Arithmetic operations (width-preserving)
Variable-width operations
These are functions that involve bit vectors of different lengths.
bvConcat :: BitVector v -> BitVector w -> BitVector (v + w) Source #
Concatenate two bit vectors.
>>>
(0xAA :: BitVector 8) `bvConcat` (0xBCDEF0 :: BitVector 24)
0xaabcdef0>>>
:type it
it :: BitVector 32
Note that the first argument gets placed in the higher-order bits. The above example should be illustrative enough.
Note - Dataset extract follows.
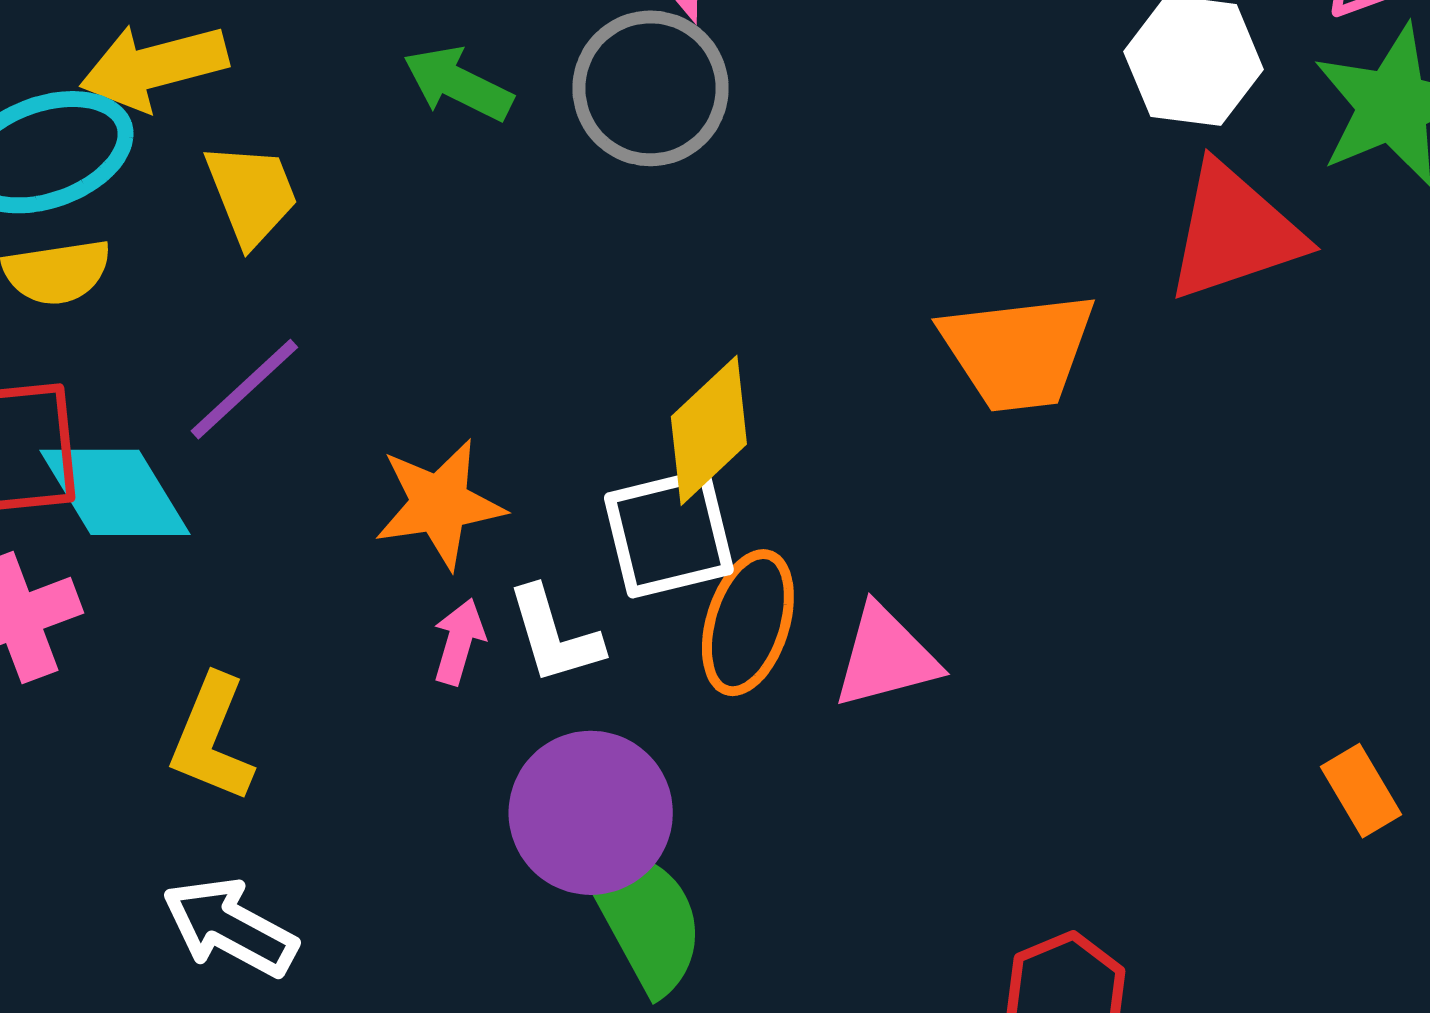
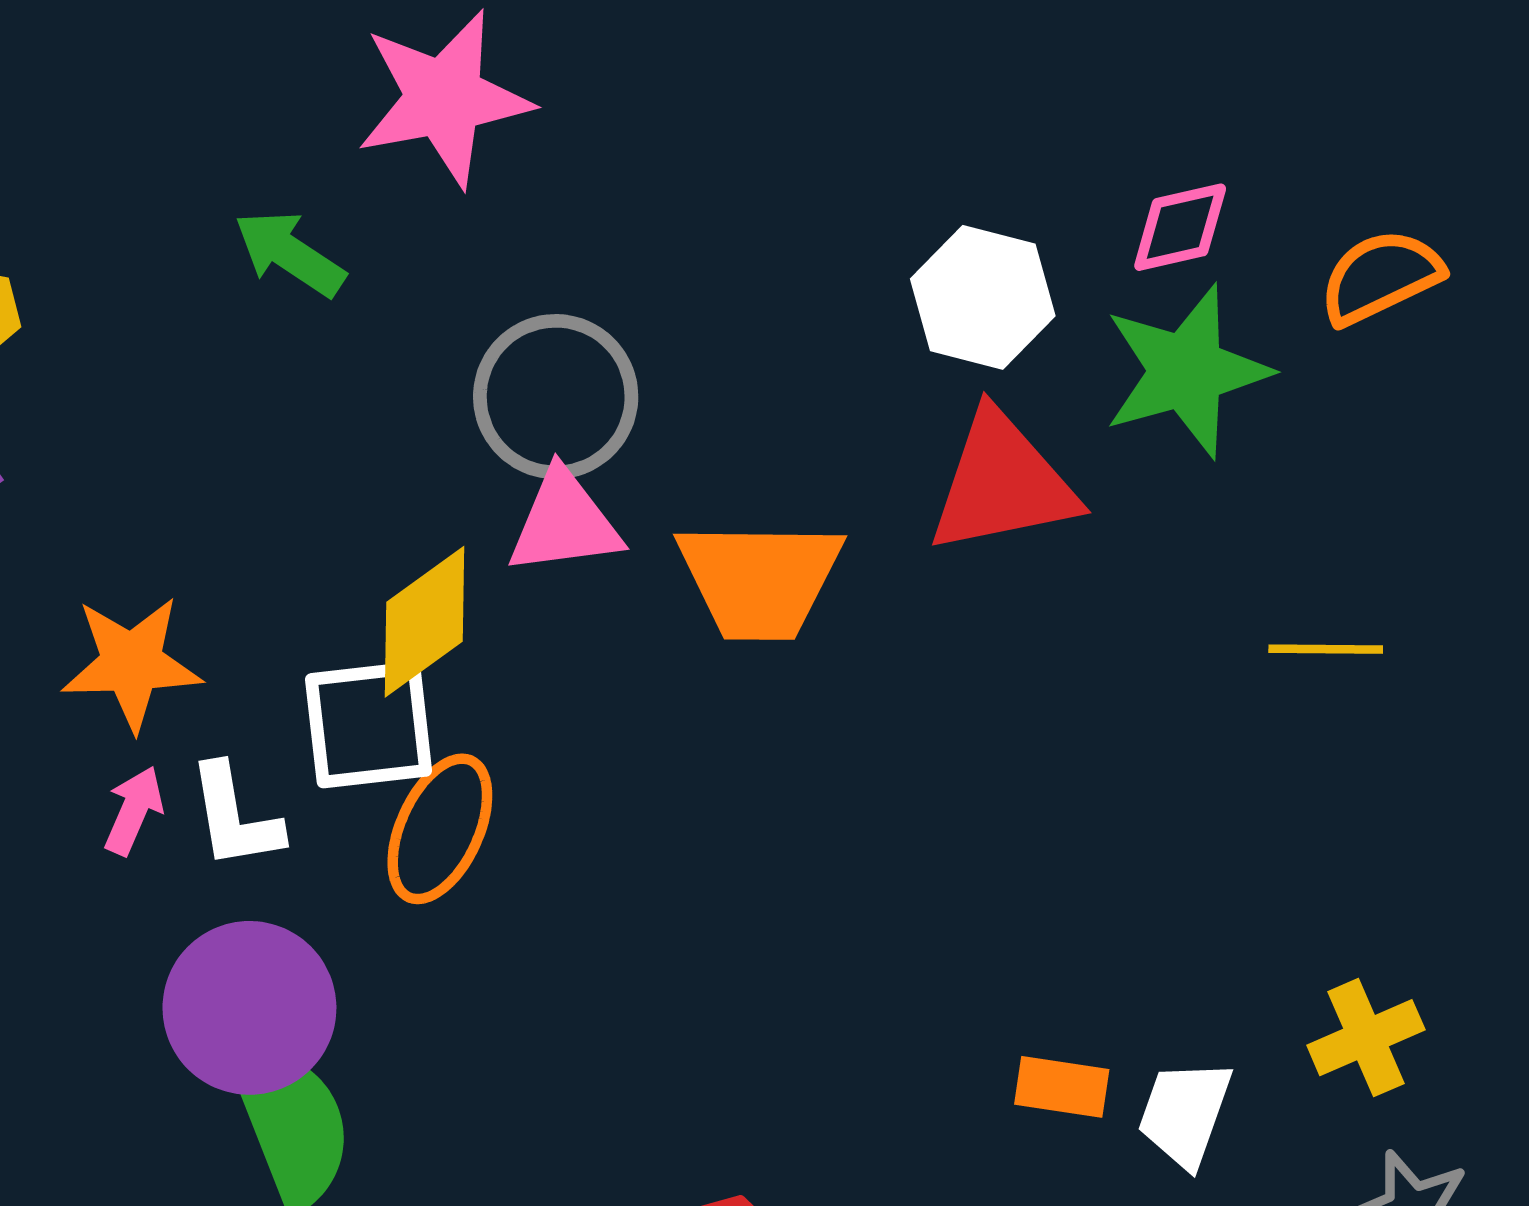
green arrow: (458, 84) -> (290, 253), moved
gray circle: (651, 88) -> (556, 397), moved
pink triangle: (886, 657) -> (564, 522), moved
orange rectangle: (1361, 791) -> (1062, 1087), turned -58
bvExtract :: forall w w'. KnownNat w' => Int -> BitVector w -> BitVector w' Source #
Slice out a smaller bit vector from a larger one. The lowest significant bit is
given explicitly as an argument of type Int
, and the length of the slice is
inferred from a type-level context.
>>>
bvExtract 12 (0xAABCDEF0 :: BitVector 32) :: BitVector 8
0xcd
Note that bvExtract
does not do any bounds checking whatsoever; if you try and
extract bits that aren't present in the input, you will get 0's.
bvZext :: forall w w'. KnownNat w' => BitVector w -> BitVector w' Source #
Zero-extend a vector to one of greater length. If given an input of greater length than the output type, this performs a truncation.
bvSext :: forall w w'. KnownNat w' => BitVector w -> BitVector w' Source #
Sign-extend a vector to one of greater length. If given an input of greater length than the output type, this performs a truncation.
bvMulFU :: BitVector w -> BitVector w' -> BitVector (w + w') Source #
Fully multiply two bit vectors as unsigned integers, returning a bit vector whose length is equal to the sum of the inputs.
bvMulFS :: BitVector w -> BitVector w' -> BitVector (w + w') Source #
Fully multiply two bit vectors as signed integers, returning a bit vector whose length is equal to the sum of the inputs.
bvMulFSU :: BitVector w -> BitVector w' -> BitVector (w + w') Source #
Fully multiply two bit vectors, treating the first as a signed integer and the second as an unsigned integer, returning a bit vector whose length is equal to the sum of the inputs.
Conversions to Integer
bvIntegerU :: BitVector w -> Integer Source #
Unsigned interpretation of a bit vector as a (positive) Integer.
bvIntegerS :: BitVector w -> Integer Source #
Signed interpretation of a bit vector as an Integer.